*WORK TO COMPLETE*
The answer is to be the lines below that lie between the line holding "f_number: 5" and the line holding "focal_35mm: 13", inclusive, transcribed exactly and free of pictures.
=== DATA ===
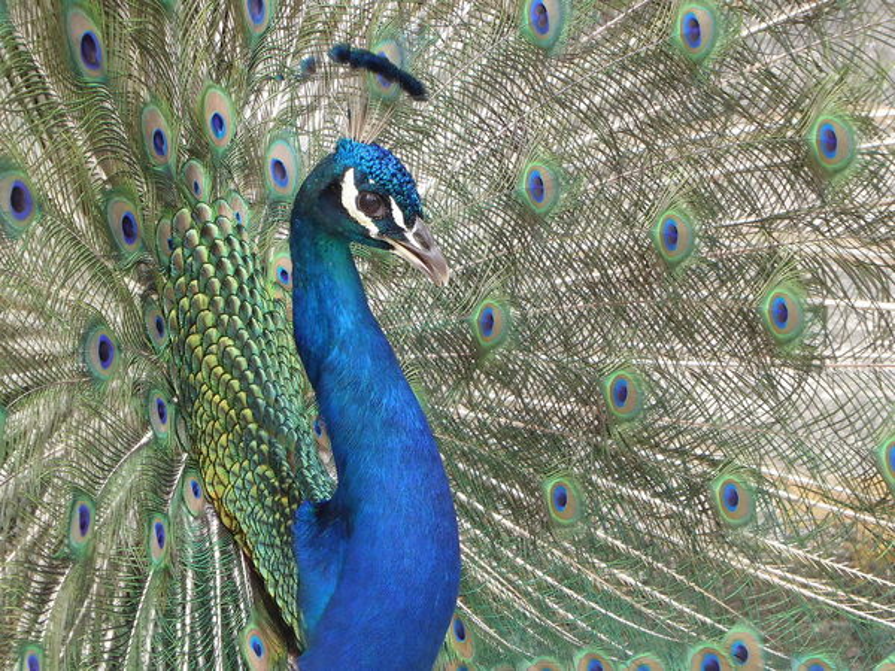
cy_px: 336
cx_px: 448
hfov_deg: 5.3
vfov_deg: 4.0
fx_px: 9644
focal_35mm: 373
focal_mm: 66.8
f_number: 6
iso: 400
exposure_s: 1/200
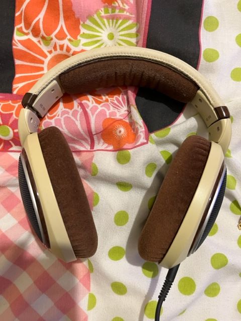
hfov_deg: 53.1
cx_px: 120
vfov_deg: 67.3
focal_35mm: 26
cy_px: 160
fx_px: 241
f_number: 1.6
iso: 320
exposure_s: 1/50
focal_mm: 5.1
===
=== DATA ===
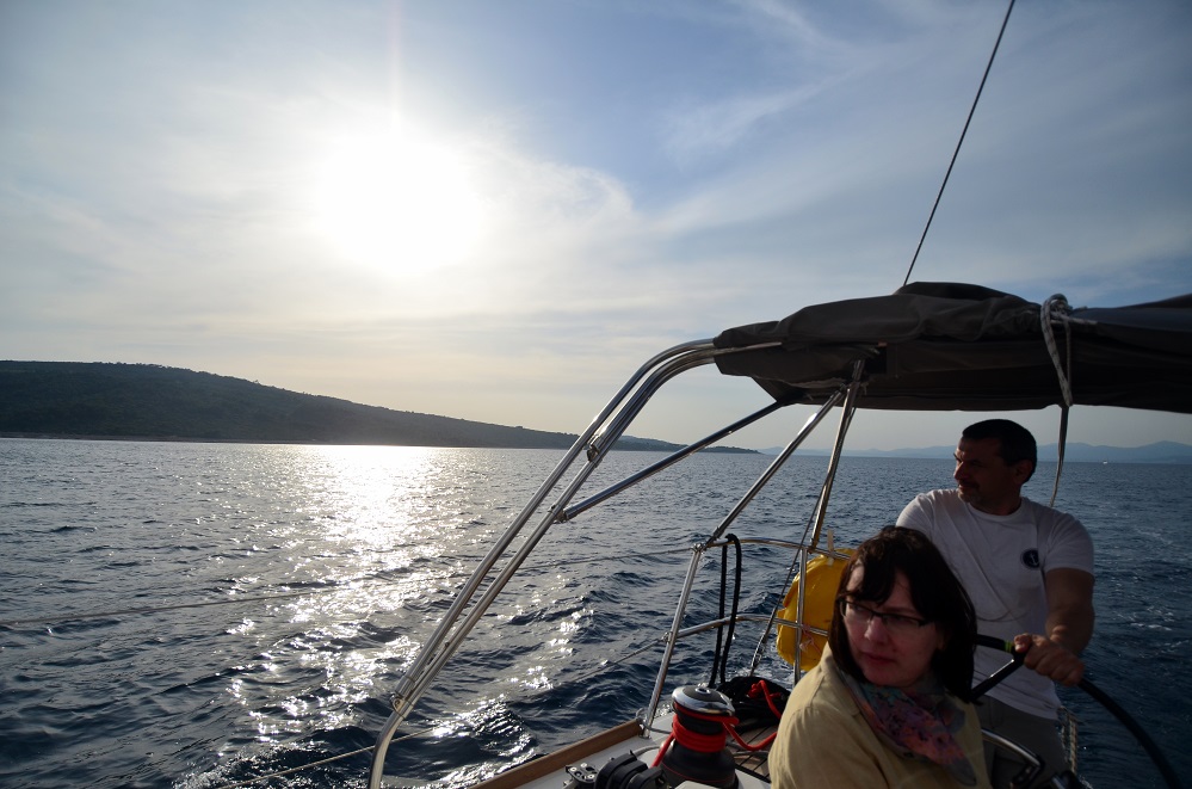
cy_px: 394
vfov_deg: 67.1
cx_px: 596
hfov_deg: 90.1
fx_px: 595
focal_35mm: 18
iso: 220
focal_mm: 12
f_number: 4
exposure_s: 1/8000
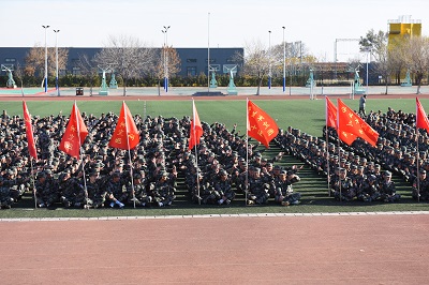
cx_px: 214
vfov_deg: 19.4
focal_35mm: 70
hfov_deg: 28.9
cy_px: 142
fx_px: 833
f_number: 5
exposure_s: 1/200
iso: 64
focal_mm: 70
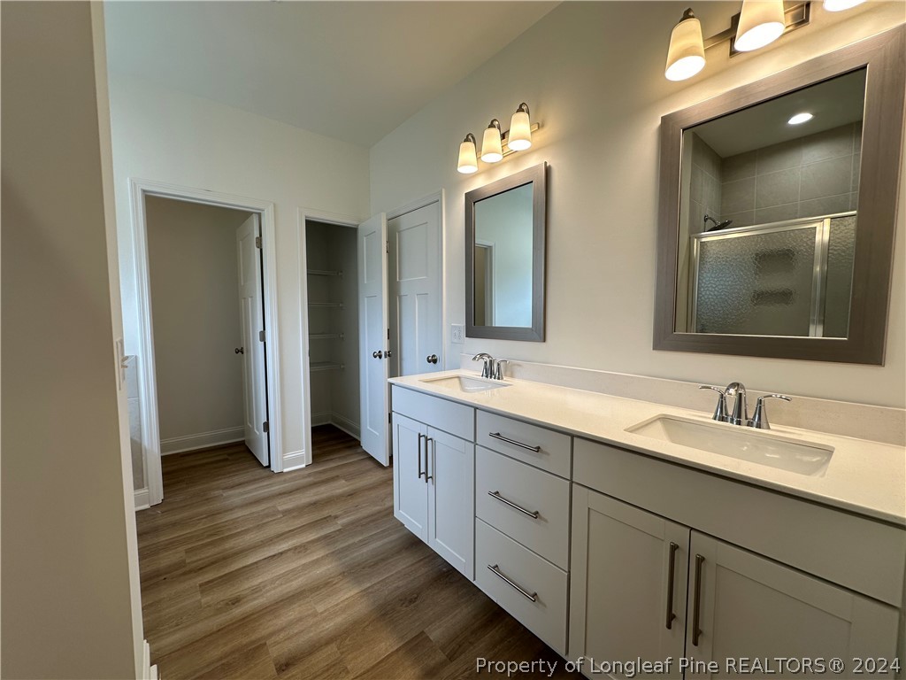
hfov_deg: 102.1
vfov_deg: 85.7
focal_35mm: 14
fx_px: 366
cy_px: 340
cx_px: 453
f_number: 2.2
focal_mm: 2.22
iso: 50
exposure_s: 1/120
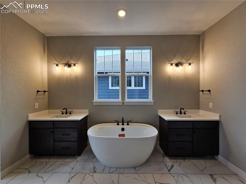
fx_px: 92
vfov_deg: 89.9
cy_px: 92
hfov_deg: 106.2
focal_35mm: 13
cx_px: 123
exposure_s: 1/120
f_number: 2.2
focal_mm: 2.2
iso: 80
===
=== DATA ===
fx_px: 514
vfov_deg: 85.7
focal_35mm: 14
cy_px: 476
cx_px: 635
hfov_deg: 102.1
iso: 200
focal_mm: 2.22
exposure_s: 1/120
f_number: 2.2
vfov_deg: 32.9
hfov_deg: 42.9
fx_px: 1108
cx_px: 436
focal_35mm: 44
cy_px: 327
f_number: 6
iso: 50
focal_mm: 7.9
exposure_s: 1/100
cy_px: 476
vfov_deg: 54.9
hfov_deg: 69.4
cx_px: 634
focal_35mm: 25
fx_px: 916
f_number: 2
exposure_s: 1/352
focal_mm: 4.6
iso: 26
===
*RESPONSE AREA*
f_number: 5
exposure_s: 1/200
iso: 64
focal_mm: 70
hfov_deg: 102.1
vfov_deg: 85.7
focal_35mm: 14
fx_px: 366
cy_px: 340
cx_px: 453
f_number: 2.2
focal_mm: 2.22
iso: 50
exposure_s: 1/120
fx_px: 92
vfov_deg: 89.9
cy_px: 92
hfov_deg: 106.2
focal_35mm: 13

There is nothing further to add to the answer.